# Break trailer Set Up



## ROVACON (Apr 19, 2010)

Does anyone have a good pic of their break set up in the trailer with utilizing the space below for storage. I am getting a 7X14 trailer in about a week and I intend to keep my break installed and functional in the trailer (so I don't have to lug the thing around). I saw the thread on the trailer set ups which were awesome but nothing the really showed a good break set up. Thanks! :notworthy


----------



## CookeCarpentry (Feb 26, 2009)

This is what I have set up.

Sorry about the picture clarity - from a cell phone.

That's an 8'6" brake in a 7x16 trailer on top of Craftsmen tool chests.
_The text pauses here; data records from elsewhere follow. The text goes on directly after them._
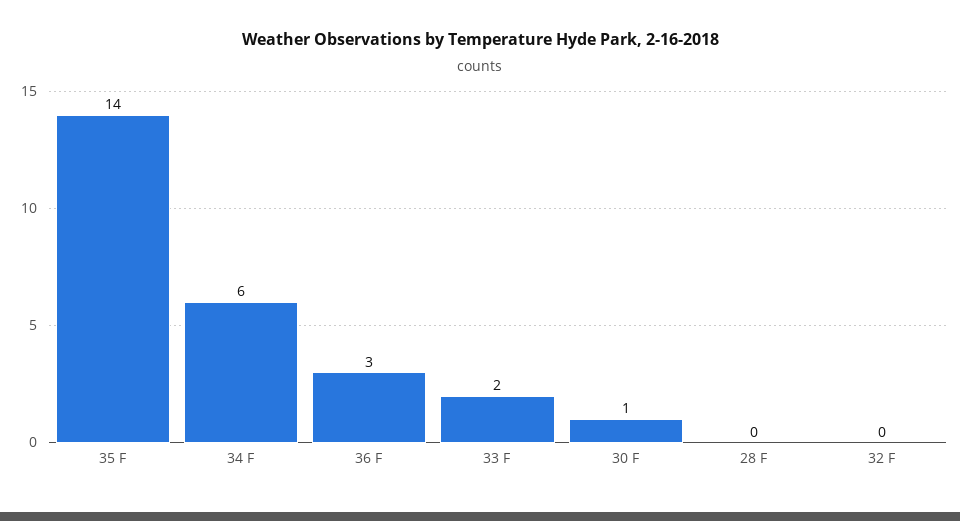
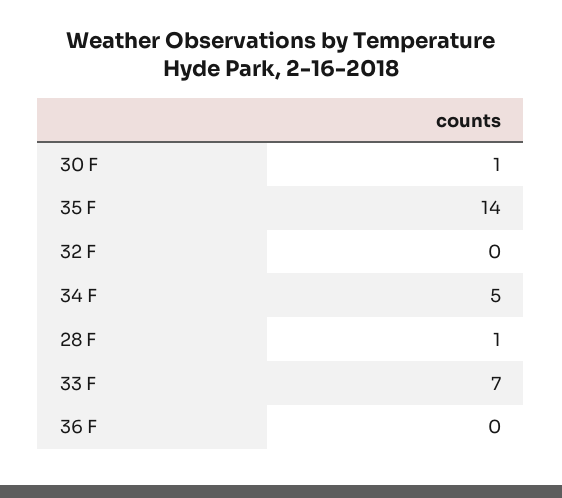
  {
    "35 F": 14,
-   "34 F": 6,
+   "34 F": 5,
-   "36 F": 3,
+   "36 F": 0,
-   "33 F": 2,
+   "33 F": 7,
    "30 F": 1,
-   "28 F": 0,
+   "28 F": 1,
    "32 F": 0
  }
I can get a cleaner picture tomorrow if need be.

It's attached with about 8 3" drywall screws so I can easily remove it if working in an area where I cannot get the trailer close enough.


----------



## ROVACON (Apr 19, 2010)

Thanks Mark. I like the tool chest Idea. I have a sidewinder attachment for my TAPCO that i was considering leaving attached at all times loaded with coil stock (man i am getting lazy). But, I figured it might save some time.


----------



## CookeCarpentry (Feb 26, 2009)

I don't use the brake every day, but I didn't want to be unloading and loading it all the time from my truck rack (how I initially caused back damage to myself).

I don't have a coil holder or anything like that. If I did, I would have had to move things around a bit to make it happen, or get a longer trailer, maybe 20'.

The tool chests are Craftsmen ball bearing grip latch (basically for each drawer to open you have to lift up on the handle and pull out) keeps them from opening when in transit.

I eliminated about a dozen misc. tool boxes (if not more) when I added the tool chests. It stays very organized, allows me to carry way more than before, and supports the brake, with a slot for the shop vac in between the chests.

I actually raised the heights on the cabinets with some 2x blocking because the initial working height was too low for me (I'm 6'2"). It's at an ideal height for me, but hard for anyone shorter to use - not that I care.

Post pics when you have yours set up.


----------